**Work instructions**. Say how many lines in the listing contain the string "round", giving the number alone.

**Record extracts**.
•••••
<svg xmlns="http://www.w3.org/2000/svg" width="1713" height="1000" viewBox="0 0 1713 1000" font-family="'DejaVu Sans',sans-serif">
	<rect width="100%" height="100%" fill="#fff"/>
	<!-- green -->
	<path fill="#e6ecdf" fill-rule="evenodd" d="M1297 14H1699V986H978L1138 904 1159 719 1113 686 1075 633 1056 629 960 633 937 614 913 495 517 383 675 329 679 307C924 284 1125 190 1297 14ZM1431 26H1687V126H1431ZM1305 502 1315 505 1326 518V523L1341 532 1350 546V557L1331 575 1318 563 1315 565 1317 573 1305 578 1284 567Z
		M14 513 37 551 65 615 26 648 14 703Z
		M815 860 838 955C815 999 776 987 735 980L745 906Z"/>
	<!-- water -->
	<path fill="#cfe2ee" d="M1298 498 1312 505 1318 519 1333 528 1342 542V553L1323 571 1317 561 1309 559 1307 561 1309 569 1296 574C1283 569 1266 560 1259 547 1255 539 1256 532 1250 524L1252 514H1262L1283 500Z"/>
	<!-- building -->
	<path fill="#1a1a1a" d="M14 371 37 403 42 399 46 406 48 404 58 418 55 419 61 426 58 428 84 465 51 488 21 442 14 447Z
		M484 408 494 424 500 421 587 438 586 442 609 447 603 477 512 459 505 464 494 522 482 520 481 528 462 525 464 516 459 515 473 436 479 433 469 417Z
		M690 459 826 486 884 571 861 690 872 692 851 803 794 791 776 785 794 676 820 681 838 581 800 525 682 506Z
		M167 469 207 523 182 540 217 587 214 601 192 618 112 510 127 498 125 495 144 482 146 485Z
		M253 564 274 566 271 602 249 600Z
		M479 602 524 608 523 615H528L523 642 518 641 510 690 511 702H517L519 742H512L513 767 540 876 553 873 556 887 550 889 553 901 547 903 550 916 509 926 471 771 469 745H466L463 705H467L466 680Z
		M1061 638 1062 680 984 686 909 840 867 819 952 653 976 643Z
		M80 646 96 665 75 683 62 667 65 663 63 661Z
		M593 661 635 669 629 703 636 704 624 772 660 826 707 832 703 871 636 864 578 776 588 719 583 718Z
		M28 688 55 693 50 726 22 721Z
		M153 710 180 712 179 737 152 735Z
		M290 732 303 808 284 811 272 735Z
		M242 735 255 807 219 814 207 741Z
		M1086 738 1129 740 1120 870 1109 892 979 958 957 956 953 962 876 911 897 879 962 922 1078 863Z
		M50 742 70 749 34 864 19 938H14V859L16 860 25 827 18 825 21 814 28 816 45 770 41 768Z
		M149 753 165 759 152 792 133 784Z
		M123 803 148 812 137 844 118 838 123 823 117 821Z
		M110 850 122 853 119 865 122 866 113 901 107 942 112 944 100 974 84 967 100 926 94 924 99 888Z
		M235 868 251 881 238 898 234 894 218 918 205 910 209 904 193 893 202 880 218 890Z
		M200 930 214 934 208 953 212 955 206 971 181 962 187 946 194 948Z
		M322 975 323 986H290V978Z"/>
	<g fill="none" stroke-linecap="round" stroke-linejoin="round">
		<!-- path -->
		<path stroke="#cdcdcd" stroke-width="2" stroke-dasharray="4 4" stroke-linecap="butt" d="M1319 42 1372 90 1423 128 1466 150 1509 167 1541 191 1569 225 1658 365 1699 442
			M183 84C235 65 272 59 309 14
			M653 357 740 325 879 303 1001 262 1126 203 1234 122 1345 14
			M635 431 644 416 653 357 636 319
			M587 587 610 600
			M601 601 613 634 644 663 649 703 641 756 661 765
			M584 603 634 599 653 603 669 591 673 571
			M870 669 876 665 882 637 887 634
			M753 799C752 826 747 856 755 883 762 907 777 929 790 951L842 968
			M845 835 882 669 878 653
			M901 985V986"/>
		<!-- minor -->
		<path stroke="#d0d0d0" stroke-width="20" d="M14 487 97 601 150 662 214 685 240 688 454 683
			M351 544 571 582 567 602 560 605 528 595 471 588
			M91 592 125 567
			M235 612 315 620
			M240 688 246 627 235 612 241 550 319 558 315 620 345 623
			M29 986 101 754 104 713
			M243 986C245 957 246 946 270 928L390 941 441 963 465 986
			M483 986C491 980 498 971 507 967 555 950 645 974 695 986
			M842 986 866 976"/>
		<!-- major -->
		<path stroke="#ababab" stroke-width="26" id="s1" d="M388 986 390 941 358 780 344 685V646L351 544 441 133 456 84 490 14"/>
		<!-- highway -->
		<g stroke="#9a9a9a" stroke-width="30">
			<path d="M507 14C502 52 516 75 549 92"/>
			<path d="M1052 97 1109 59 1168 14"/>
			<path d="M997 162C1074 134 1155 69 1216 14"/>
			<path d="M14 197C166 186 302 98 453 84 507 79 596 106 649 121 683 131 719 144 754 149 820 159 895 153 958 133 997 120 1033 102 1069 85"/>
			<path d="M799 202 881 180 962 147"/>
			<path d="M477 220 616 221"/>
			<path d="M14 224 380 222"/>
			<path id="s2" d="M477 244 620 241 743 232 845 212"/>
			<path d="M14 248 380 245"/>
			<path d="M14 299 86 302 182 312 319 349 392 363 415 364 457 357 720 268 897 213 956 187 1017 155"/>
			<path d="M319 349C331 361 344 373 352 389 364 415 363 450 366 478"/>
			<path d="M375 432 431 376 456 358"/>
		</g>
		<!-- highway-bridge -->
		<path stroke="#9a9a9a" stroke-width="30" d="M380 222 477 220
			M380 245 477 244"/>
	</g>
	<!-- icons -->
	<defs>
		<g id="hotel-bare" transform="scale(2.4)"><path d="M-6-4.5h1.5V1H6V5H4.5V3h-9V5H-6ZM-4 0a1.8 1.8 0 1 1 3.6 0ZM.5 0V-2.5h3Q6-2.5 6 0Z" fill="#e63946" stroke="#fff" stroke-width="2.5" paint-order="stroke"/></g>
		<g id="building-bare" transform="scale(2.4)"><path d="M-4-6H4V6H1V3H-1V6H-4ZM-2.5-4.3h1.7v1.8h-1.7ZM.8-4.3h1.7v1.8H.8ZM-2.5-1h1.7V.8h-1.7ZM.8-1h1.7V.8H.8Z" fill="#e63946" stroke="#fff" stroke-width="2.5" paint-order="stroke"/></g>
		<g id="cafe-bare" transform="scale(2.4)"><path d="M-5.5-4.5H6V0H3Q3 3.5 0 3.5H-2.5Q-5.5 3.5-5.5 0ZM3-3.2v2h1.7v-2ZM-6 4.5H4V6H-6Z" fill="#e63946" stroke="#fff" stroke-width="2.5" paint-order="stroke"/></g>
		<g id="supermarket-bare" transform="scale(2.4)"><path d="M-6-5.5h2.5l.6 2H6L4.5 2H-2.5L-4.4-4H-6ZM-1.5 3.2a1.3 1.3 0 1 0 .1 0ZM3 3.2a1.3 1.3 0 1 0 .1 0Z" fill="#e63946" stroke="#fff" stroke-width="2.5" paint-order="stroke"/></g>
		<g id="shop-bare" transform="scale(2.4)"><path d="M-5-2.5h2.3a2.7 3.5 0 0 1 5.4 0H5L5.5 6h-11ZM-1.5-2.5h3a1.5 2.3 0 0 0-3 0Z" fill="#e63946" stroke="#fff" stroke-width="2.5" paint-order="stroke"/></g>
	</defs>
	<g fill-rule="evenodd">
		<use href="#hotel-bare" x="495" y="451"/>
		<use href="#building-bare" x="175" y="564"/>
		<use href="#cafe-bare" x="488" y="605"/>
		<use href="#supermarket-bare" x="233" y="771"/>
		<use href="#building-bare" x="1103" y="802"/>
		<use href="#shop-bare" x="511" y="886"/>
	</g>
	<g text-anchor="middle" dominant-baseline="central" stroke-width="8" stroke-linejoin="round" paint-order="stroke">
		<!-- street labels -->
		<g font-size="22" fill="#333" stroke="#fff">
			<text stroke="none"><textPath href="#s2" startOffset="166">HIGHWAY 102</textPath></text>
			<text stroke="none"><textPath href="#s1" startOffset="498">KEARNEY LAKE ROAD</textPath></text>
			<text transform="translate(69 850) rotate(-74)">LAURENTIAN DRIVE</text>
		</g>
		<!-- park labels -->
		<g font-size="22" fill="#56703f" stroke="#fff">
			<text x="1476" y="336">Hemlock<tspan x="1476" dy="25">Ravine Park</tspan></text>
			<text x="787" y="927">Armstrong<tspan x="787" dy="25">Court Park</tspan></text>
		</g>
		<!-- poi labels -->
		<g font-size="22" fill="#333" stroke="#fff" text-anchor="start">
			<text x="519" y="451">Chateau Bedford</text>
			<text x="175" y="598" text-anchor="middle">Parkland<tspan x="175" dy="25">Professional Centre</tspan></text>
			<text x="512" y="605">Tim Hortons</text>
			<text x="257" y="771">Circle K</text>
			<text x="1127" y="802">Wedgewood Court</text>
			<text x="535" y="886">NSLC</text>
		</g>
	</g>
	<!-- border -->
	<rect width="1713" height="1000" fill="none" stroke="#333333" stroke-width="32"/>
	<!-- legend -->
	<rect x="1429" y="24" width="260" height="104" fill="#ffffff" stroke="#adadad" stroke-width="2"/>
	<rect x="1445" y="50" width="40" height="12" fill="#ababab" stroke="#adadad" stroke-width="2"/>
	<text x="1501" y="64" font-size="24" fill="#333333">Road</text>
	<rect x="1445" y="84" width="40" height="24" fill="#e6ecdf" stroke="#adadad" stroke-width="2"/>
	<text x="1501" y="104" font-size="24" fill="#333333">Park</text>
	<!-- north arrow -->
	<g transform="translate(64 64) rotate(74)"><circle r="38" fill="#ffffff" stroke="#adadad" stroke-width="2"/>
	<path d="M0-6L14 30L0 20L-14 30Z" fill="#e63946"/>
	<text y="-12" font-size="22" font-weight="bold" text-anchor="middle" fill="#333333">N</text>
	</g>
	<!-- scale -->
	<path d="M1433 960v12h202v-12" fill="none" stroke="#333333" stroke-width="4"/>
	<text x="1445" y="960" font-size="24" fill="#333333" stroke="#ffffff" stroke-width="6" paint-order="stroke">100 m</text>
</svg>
•••••
**Exercise output**. 2